I read a lot of books while I was pregnant. I studied Early Childhood Education at university (yes, it was a long time ago, but I still remember lots of fundamentals). I read lots books during the first year of Bubba’s life. But since then, aside from lots of online articles, I haven’t yet sat down to read a specific book that says to me: this is what your toddler should be doing.
She is healthy, growing, has a great appetite, and although she’s on the small side, I think (and so does our doctor) that is just her DNA. She’s probably going to be petite. Lately she’s gotten a little taller but lost a little weight. Her appetite hasn’t slowed though. How do we suppose I bottle that little trick and sell it to make squillions?
She is happy, caring and interactive. She is inclusive and loving. She is a good little girl who helps her mumma, picks up the dog’s bowls after they’ve eaten so they can be put away, tidies her toys away, goes to bed when asked to and sleeps well.
Sure, we have the odd day when she’s not so great. But hey, we all have those days. They’re far outnumbered by the great days, so I’m not worried.
I spend time with her at her level. A lot of it. We play with Bella and Beary. We read.
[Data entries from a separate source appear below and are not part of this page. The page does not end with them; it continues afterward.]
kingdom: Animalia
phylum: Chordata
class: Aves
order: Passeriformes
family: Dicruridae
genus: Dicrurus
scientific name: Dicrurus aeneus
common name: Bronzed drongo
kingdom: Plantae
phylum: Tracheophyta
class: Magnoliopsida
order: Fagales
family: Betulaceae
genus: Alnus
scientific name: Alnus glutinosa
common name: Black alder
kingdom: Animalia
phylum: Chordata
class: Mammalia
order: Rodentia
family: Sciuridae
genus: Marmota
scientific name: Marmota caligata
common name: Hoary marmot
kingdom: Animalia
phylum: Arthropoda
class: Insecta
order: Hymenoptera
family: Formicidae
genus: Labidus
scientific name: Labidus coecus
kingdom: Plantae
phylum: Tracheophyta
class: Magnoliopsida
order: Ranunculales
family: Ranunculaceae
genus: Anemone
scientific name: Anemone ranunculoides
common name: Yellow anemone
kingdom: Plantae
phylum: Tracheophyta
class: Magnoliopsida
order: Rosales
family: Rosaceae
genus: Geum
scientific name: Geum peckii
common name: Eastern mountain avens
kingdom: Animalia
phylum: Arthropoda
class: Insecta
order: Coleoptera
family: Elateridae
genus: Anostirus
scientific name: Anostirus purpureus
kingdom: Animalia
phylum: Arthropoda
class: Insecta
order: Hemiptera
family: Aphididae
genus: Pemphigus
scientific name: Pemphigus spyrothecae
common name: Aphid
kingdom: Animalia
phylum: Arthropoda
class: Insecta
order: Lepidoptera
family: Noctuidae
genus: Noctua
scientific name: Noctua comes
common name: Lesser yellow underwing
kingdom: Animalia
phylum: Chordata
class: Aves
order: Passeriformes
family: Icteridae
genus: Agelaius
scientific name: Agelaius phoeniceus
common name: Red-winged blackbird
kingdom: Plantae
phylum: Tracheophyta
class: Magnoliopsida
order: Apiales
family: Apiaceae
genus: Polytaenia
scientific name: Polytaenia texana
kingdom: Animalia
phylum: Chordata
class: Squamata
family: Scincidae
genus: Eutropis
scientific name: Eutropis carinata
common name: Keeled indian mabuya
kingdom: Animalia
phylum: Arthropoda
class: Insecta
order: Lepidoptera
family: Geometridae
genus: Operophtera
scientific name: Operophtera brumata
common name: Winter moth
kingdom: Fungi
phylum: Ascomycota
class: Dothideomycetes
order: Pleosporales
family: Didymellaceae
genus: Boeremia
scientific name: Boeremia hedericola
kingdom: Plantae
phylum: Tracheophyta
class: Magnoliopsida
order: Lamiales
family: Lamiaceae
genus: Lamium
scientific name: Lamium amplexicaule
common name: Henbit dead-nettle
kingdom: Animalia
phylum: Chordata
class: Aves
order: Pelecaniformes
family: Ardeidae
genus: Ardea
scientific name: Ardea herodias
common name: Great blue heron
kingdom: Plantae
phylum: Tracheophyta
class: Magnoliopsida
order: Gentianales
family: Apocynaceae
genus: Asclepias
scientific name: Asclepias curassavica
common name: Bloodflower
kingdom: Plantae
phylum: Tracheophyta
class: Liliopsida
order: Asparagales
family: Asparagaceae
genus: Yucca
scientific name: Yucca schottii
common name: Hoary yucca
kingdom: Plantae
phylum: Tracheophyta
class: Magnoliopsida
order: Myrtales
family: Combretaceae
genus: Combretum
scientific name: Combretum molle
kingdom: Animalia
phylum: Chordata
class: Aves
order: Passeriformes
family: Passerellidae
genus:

We talk about colours. We count. We tell stories. We dance. We sing. We draw. We paint. We giggle. We walk. We talk about the world around us. We’re still. We move. We kiss and cuddle. We hold hands. We have fun. Lots of it.
And I am incredibly grateful that I don’t miss moments like these.
Less and less am I to be found doing household jobs that I know should be getting done while she’s awake and in my company. I’ve got a more important thing to do: spend time with my Bubba. Before she grows up and I wonder where that time went and why we didn’t spend more time together.
Those jobs can wait. Or they don’t get done. And I’m now almost okay with that.
I have read a couple of things about toilet training, but she’s not shown me that she’s ready yet, so I’m not going to push it. That’s what my instinct tells me too: when she’s ready, she’ll let me know. Just like she has at every other developmental phase.
I wondered a few days ago at what age other kids dropped their middle of the day sleep. Then I pushed that thought aside. When she’s ready to go straight through (hopefully not for another year or so at least!) she’ll let me know.
Then I smiled. Because at the time I had that thought, we were all on my bed and she was having her middle of the day bottle. Which some other kids her age don’t have anymore. But that’s them. And she’s her. And while she winds down for her sleep laying on my bed with Bella and Beary, stroking my arm or with her legs entwined with mine, every fibre of my being says we’re doing everything right.